# Your objective
Write the records out once more, so that nothing differs from the original.

# Supplied information
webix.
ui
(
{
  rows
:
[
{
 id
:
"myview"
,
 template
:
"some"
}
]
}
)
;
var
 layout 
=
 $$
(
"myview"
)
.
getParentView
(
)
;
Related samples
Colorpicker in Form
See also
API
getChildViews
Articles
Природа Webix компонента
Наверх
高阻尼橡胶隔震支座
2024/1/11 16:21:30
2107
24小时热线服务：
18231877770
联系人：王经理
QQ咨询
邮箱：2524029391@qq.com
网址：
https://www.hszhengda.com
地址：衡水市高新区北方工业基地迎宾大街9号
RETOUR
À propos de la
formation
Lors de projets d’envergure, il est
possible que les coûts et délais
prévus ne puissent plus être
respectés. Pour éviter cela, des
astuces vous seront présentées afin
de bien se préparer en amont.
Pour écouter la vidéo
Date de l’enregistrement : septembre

# Answer section
webix.
ui
(
{
  rows
:
[
{
 id
:
"myview"
,
 template
:
"some"
}
]
}
)
;
var
 layout 
=
 $$
(
"myview"
)
.
getParentView
(
)
;
Related samples
Colorpicker in Form
See also
API
getChildViews
Articles
Природа Webix компонента
Наверх
高阻尼橡胶隔震支座
2024/1/11 16:21:30
2107
24小时热线服务：
18231877770
联系人：王经理
QQ咨询
邮箱：2524029391@qq.com
网址：
https://www.hszhengda.com
地址：衡水市高新区北方工业基地迎宾大街9号
RETOUR
À propos de la
formation
Lors de projets d’envergure, il est
possible que les coûts et délais
prévus ne puissent plus être
respectés. Pour éviter cela, des
astuces vous seront présentées afin
de bien se préparer en amont.
Pour écouter la vidéo
Date de l’enregistrement : septembre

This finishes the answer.